I've always been a very good runner until this strabismus brain injury became an increasingly serious problem. So a few weeks ago, I got carried away a bit and violated my usually cautious energy management ideas. Sure enough, that  infection started showing its head again and I had to ease off... Generally though, I do get that 'post-exercise high' again rather than mind crushing exhaustion so I'm on the right track.

- Basketball
With regards to the energy management issue I have found basketball an excellent VT loading activity. In my neighborhood there is a public basketball court so I go there to throw some baskets. This might come as a surprise for a strabismic but I never was particularly bad at football (soccer) or basketball. In this respect too, I'm curious to see what might happen over the next few years.

This is my favorite VT loading activity because it has all the elements you want to incorporate: unexpected movement, physical interaction with objects, reflexes and hand eye coordination. I know I am not suppressing while playing because when the ball comes to me from the side it is sometimes doubled. Extreme sideways viewing, especially on my right hand side, is still somewhat of a weak spot. I also notice it in more subtle ways which are hard to describe. Movement really takes away more of the residual suppression and after a while I do get tired so then it gets harder to single out my vision or see clearly. When that happens I just call it a day and go home. The work you do one day will pay off over the next couple of months and years if all goes well, so I go home satisfied knowing I am one day closer to normal functioning. The best thing about basketball is that it makes me realize that I move my eyes in sync unconsciously and I am starting to take 'not having double vision' for granted.

- Balance Board
Something I also do, but less frequently, is balancing on a bongo board. It took a while to get it down but now I can keep my balance. That doesn't necessarily mean it's helping my vision yet. There's so many things I can do by circumventing my bad binocular vision. It's fairly 'easy' to keep balance when keeping my head steady, so now the trick would be to execute circular head movements while standing on the board without falling and having my vision go double. That's the definition of loading, I suppose. Once you can do a combination of skills reasonably well, add one!

- This list is not finite
Any activity allowing you to incorporate good eye movements without having your vision go double or jittery while moving and without collapsing of exhaustion are good VT loading activities. It's no rocket science as long as you have some way to know you are not suppressing. That might be an issue for some strabismics. It's really fascinating how every strabismic is different, even though we 'are the same'. We are pursuing the same goals but often travel by different roads.

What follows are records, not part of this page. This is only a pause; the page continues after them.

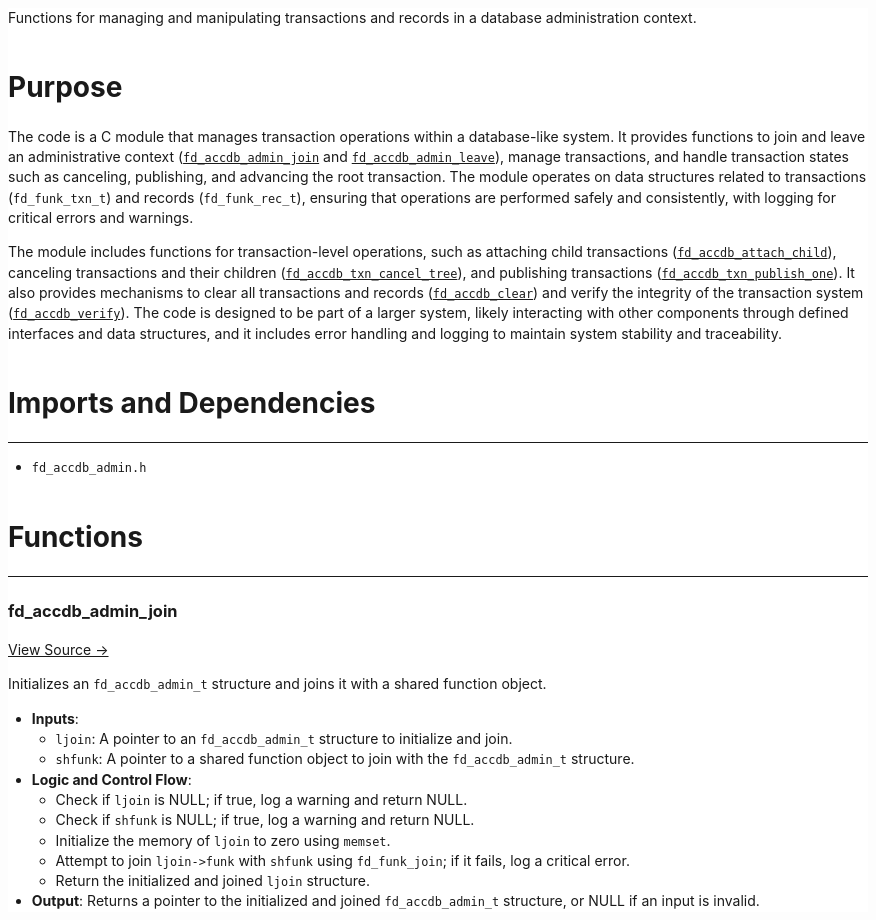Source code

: 




Functions for managing and manipulating transactions and records in a database administration context.

# Purpose
The code is a C module that manages transaction operations within a database-like system. It provides functions to join and leave an administrative context ([`fd_accdb_admin_join`](<#fd_accdb_admin_join>) and [`fd_accdb_admin_leave`](<#fd_accdb_admin_leave>)), manage transactions, and handle transaction states such as canceling, publishing, and advancing the root transaction. The module operates on data structures related to transactions (`fd_funk_txn_t`) and records (`fd_funk_rec_t`), ensuring that operations are performed safely and consistently, with logging for critical errors and warnings.

The module includes functions for transaction-level operations, such as attaching child transactions ([`fd_accdb_attach_child`](<#fd_accdb_attach_child>)), canceling transactions and their children ([`fd_accdb_txn_cancel_tree`](<#fd_accdb_txn_cancel_tree>)), and publishing transactions ([`fd_accdb_txn_publish_one`](<#fd_accdb_txn_publish_one>)). It also provides mechanisms to clear all transactions and records ([`fd_accdb_clear`](<#fd_accdb_clear>)) and verify the integrity of the transaction system ([`fd_accdb_verify`](<#fd_accdb_verify>)). The code is designed to be part of a larger system, likely interacting with other components through defined interfaces and data structures, and it includes error handling and logging to maintain system stability and traceability.
# Imports and Dependencies

---
- `fd_accdb_admin.h`


# Functions

---
### fd\_accdb\_admin\_join
[View Source →](<../../../../../src/flamenco/accdb/fd_accdb_admin.c#L3>)

Initializes an `fd_accdb_admin_t` structure and joins it with a shared function object.
- **Inputs**:
    - `ljoin`: A pointer to an `fd_accdb_admin_t` structure to initialize and join.
    - `shfunk`: A pointer to a shared function object to join with the `fd_accdb_admin_t` structure.
- **Logic and Control Flow**:
    - Check if `ljoin` is NULL; if true, log a warning and return NULL.
    - Check if `shfunk` is NULL; if true, log a warning and return NULL.
    - Initialize the memory of `ljoin` to zero using `memset`.
    - Attempt to join `ljoin->funk` with `shfunk` using `fd_funk_join`; if it fails, log a critical error.
    - Return the initialized and joined `ljoin` structure.
- **Output**: Returns a pointer to the initialized and joined `fd_accdb_admin_t` structure, or NULL if an input is invalid.

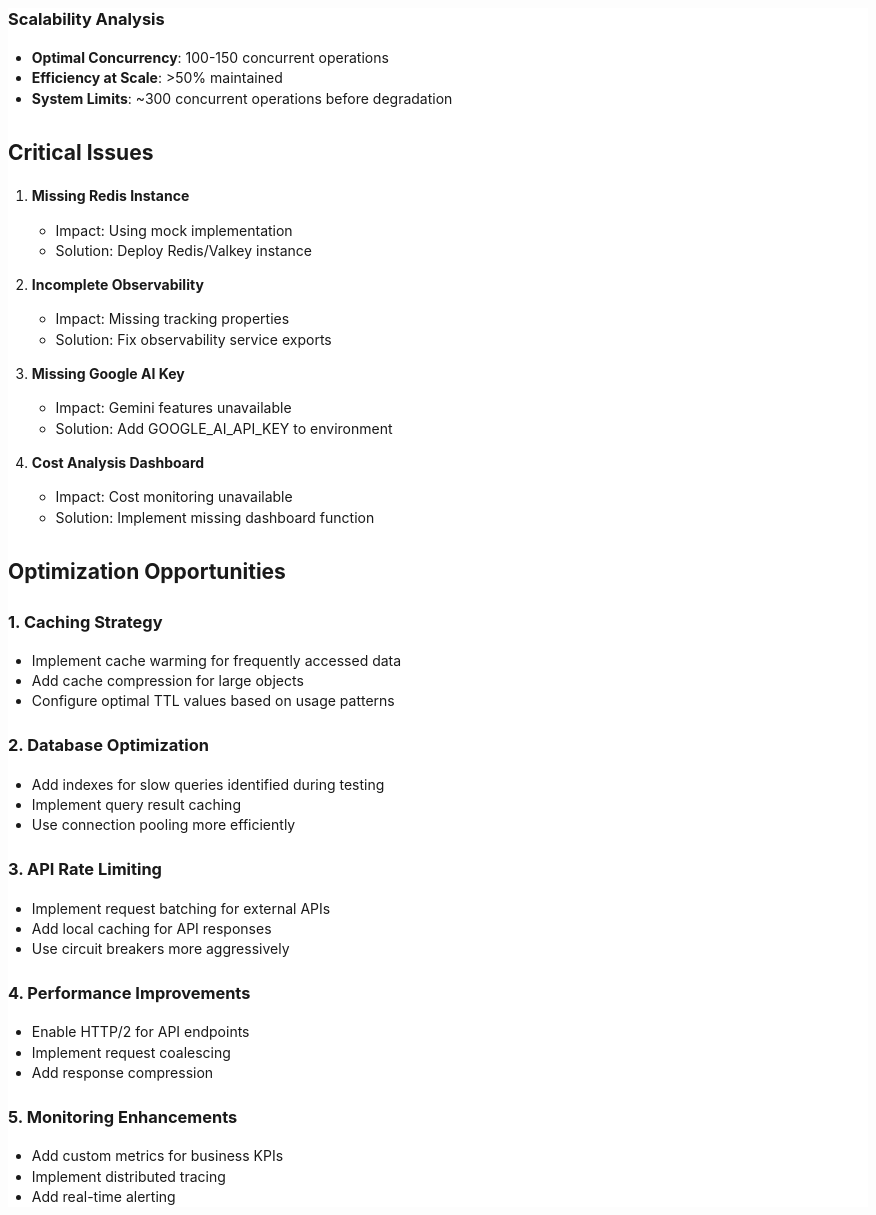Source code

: ### Scalability Analysis
- **Optimal Concurrency**: 100-150 concurrent operations
- **Efficiency at Scale**: >50% maintained
- **System Limits**: ~300 concurrent operations before degradation

## Critical Issues

1. **Missing Redis Instance**
   - Impact: Using mock implementation
   - Solution: Deploy Redis/Valkey instance

2. **Incomplete Observability**
   - Impact: Missing tracking properties
   - Solution: Fix observability service exports

3. **Missing Google AI Key**
   - Impact: Gemini features unavailable
   - Solution: Add GOOGLE_AI_API_KEY to environment

4. **Cost Analysis Dashboard**
   - Impact: Cost monitoring unavailable
   - Solution: Implement missing dashboard function

## Optimization Opportunities

### 1. Caching Strategy
- Implement cache warming for frequently accessed data
- Add cache compression for large objects
- Configure optimal TTL values based on usage patterns

### 2. Database Optimization
- Add indexes for slow queries identified during testing
- Implement query result caching
- Use connection pooling more efficiently

### 3. API Rate Limiting
- Implement request batching for external APIs
- Add local caching for API responses
- Use circuit breakers more aggressively

### 4. Performance Improvements
- Enable HTTP/2 for API endpoints
- Implement request coalescing
- Add response compression

### 5. Monitoring Enhancements
- Add custom metrics for business KPIs
- Implement distributed tracing
- Add real-time alerting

Aside from these activities and regular VT exercises, visual hygiene at all times is important of course. I'm enjoying tons of audio books lately. Thank god for the English language and all the great material that becomes available once you master it. Personally, I have always valued intellectual achievement over physical achievement so not being able to read well and have it gradually taken away even more over the years was devastating. But when considering this from a (visual) neuroscience point of view, the distinction between physical and intellectual achievement is thin if not nonexistent. That reminded me of something Steve Jobs, known for his frantic integration of hardware and software, once said: 'If you really care about software, you have to care about hardware.' When it comes to the human body, our hardware (body and brain) IS the software. By doing these gross motor exercises I'm working my way up to finer eye movement tasks such as reading. I often wonder how easy graduating from Uni must have been without uncontrollable double vision. Can't wait to really enter the zone.